### What is required
Reproduce word for word everything from the start of the records down to the line containing "title User-Defined Networks", including that line.

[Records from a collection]
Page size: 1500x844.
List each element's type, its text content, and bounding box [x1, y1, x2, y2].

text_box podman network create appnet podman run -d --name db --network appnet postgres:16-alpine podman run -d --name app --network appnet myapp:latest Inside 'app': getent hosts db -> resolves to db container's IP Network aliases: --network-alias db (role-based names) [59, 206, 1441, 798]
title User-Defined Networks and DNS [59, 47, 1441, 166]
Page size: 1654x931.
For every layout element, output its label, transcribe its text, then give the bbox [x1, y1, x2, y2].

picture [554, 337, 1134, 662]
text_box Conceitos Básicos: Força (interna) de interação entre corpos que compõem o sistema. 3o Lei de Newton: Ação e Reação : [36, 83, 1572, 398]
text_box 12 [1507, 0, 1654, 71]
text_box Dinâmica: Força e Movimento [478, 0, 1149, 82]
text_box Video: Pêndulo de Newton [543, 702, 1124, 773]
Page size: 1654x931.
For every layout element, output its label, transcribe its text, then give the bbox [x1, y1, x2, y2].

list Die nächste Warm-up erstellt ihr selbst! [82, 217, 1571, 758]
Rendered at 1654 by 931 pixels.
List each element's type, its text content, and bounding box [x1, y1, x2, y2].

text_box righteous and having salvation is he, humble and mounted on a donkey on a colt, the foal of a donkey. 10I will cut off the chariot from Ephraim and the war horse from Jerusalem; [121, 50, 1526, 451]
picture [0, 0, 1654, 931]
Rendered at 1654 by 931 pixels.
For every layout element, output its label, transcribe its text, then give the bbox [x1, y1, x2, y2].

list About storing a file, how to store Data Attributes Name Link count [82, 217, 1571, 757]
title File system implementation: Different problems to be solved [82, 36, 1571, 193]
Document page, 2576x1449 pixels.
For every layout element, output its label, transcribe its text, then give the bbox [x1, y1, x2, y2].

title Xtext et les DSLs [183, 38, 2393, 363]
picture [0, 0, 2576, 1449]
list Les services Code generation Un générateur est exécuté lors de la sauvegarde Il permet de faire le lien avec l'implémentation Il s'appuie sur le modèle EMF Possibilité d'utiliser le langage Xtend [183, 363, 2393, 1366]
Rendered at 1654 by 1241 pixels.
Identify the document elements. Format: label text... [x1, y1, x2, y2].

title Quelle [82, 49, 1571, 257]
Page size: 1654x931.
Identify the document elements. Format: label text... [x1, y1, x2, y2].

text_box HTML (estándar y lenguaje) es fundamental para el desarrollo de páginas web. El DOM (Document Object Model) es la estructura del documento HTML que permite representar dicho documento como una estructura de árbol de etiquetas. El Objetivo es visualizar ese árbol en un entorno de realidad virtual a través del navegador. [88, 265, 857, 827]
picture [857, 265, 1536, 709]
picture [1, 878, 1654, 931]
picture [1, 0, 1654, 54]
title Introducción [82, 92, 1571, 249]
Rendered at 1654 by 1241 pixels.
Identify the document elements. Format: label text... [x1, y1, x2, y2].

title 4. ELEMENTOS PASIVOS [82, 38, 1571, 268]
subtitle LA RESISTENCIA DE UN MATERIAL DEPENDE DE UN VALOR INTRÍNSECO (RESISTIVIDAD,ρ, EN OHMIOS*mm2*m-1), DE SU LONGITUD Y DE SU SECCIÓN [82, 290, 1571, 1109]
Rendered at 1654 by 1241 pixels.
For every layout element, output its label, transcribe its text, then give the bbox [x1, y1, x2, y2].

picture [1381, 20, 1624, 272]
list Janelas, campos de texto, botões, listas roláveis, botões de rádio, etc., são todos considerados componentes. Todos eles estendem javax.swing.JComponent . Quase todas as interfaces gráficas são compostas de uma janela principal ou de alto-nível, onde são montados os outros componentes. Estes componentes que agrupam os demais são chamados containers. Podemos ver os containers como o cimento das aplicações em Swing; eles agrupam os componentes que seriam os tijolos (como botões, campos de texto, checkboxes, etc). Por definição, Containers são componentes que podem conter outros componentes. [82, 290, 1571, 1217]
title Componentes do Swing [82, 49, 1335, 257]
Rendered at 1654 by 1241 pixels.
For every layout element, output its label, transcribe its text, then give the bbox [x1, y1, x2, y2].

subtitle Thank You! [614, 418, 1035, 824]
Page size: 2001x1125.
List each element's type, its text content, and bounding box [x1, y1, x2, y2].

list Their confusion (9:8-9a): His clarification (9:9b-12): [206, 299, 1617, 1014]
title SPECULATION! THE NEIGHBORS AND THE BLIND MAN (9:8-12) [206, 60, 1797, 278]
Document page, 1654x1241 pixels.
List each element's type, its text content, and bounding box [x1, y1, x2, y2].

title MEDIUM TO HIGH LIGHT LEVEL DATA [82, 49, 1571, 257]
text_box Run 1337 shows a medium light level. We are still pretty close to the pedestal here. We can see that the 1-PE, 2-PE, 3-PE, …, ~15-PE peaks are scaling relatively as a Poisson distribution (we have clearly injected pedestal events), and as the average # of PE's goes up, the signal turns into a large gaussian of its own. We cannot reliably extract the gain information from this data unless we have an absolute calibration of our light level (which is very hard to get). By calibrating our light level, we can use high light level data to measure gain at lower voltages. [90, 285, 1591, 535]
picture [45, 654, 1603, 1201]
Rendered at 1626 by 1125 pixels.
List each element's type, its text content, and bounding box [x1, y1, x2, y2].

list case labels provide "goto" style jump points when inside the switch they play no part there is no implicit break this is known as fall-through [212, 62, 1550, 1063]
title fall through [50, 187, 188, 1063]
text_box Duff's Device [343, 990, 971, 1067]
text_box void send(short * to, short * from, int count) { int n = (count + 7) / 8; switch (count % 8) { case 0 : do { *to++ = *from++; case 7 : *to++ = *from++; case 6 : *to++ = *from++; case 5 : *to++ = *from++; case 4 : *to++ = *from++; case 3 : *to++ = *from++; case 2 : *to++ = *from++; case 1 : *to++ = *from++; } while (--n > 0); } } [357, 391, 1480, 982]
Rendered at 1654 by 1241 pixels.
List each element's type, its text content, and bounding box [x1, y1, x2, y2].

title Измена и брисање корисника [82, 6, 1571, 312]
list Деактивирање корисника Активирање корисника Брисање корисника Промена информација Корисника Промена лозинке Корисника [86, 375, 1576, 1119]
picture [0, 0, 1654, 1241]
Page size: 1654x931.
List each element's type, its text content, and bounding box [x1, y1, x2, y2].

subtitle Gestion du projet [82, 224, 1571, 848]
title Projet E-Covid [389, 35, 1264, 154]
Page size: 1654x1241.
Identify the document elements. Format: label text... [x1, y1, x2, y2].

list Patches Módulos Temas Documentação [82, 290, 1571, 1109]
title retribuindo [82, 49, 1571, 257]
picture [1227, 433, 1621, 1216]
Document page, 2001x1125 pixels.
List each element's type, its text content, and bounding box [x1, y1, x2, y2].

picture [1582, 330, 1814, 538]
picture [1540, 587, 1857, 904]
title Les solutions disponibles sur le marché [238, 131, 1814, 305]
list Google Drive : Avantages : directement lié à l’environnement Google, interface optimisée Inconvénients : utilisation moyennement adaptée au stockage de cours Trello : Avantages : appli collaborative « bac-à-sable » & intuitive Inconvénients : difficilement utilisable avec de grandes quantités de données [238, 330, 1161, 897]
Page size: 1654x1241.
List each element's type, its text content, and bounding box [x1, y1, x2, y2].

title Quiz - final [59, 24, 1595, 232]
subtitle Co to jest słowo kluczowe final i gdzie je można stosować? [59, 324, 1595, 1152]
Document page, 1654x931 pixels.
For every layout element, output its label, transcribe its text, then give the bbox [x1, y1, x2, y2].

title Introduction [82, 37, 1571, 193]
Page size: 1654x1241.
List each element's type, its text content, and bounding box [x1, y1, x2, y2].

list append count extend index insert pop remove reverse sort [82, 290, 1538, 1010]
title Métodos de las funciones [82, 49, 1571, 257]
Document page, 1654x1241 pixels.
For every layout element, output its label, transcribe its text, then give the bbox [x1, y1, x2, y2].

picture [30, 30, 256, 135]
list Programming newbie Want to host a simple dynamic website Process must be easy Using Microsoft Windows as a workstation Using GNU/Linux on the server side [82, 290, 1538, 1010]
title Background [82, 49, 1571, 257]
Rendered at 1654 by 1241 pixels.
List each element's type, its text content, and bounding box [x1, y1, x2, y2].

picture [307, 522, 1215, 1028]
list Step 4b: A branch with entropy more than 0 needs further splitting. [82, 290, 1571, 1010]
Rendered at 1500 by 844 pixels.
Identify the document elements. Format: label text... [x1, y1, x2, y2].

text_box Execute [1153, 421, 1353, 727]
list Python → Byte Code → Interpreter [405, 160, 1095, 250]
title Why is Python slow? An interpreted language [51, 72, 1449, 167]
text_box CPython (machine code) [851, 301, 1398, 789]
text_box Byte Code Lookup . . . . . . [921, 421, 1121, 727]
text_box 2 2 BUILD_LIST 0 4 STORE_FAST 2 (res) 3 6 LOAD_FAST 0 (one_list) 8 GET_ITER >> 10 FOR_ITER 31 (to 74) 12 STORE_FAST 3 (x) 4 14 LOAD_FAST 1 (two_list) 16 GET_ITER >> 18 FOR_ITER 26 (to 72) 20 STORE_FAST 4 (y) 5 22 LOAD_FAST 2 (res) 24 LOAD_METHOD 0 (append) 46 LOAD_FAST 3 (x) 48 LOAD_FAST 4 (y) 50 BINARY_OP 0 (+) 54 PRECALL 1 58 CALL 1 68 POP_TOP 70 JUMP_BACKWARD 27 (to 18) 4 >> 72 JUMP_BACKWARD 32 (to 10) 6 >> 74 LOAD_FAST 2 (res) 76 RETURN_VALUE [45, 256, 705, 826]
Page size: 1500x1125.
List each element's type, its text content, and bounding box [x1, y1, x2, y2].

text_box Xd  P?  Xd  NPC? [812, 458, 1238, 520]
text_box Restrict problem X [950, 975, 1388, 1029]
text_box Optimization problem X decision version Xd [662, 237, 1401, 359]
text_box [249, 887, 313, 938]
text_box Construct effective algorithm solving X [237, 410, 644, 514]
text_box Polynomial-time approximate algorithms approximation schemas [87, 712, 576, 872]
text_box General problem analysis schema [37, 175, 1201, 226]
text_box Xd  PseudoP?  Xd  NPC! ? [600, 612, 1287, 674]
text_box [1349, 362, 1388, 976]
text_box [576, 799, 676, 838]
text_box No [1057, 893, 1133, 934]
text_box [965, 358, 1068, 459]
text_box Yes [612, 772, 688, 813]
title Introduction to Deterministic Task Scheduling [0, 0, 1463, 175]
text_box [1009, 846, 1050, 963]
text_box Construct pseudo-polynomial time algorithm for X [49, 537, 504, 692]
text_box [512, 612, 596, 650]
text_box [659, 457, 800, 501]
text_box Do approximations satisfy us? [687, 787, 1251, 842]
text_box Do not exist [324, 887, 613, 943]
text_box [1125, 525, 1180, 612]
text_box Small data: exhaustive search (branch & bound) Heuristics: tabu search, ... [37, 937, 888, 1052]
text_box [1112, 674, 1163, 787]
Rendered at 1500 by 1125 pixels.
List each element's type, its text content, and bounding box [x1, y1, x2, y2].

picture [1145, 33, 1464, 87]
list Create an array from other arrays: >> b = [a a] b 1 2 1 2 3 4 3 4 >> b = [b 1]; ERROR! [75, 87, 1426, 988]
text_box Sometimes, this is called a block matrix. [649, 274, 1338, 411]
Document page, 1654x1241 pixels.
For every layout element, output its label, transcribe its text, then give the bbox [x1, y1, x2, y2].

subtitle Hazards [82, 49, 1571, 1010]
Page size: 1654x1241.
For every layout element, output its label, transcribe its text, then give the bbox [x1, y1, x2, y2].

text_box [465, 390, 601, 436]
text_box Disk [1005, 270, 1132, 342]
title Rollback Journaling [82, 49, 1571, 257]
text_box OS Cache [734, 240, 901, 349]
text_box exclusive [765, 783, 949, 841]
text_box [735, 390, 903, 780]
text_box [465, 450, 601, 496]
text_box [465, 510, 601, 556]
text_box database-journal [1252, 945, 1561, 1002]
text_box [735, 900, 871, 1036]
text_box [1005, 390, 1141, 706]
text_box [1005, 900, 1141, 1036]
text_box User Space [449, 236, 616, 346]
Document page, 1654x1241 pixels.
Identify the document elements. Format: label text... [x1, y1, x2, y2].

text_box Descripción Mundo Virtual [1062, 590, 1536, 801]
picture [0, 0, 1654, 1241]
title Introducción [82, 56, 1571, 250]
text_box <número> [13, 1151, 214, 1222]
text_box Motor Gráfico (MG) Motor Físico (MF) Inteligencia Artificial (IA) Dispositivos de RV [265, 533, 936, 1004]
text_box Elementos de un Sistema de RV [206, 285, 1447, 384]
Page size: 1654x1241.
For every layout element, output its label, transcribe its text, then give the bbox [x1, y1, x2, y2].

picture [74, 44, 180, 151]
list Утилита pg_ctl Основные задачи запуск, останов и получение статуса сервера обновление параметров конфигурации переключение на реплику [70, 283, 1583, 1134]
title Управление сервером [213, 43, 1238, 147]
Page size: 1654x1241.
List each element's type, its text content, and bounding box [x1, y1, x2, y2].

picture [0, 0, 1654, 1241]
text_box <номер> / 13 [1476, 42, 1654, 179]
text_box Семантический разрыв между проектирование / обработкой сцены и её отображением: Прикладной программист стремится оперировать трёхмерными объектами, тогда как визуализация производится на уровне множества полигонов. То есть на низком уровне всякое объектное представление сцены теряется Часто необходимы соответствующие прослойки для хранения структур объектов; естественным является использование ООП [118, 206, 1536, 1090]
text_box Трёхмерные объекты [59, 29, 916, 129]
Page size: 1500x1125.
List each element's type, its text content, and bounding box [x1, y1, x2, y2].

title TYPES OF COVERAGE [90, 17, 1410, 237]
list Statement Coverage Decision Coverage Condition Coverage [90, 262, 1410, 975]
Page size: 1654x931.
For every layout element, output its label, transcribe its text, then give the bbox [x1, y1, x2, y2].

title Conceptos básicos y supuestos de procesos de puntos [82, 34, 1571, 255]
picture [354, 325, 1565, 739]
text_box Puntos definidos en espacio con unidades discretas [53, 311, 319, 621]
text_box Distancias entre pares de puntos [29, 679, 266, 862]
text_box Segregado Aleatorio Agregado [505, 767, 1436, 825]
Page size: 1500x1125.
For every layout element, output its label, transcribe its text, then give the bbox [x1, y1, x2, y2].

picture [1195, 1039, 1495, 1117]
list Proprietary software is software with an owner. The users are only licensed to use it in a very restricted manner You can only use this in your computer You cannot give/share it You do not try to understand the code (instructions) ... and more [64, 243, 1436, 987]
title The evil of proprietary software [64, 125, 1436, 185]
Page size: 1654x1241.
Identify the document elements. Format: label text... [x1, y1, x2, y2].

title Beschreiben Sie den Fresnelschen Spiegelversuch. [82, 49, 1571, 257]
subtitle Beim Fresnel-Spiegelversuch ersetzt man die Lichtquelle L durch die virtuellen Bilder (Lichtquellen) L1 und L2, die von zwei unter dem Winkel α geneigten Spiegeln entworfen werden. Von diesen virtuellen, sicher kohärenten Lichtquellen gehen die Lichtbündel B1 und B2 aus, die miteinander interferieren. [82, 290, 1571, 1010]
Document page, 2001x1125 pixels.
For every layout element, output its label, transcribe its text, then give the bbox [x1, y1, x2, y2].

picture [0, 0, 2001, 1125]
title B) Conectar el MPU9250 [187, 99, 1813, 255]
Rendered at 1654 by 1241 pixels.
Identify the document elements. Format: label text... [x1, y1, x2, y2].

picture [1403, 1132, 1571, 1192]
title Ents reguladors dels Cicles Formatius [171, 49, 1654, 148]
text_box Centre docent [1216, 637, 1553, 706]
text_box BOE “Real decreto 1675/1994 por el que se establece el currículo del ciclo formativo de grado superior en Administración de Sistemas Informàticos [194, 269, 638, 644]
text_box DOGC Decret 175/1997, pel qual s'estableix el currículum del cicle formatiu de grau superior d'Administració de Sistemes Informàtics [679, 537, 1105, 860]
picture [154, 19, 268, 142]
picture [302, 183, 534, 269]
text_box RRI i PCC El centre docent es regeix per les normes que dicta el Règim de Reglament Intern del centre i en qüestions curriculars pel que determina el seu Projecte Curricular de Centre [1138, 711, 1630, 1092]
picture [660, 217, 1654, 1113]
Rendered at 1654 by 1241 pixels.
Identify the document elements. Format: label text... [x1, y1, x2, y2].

### Answer to this problem
Page size: 1500x844.
List each element's type, its text content, and bounding box [x1, y1, x2, y2].

text_box podman network create appnet podman run -d --name db --network appnet postgres:16-alpine podman run -d --name app --network appnet myapp:latest Inside 'app': getent hosts db -> resolves to db container's IP Network aliases: --network-alias db (role-based names) [59, 206, 1441, 798]
title User-Defined Networks and DNS [59, 47, 1441, 166]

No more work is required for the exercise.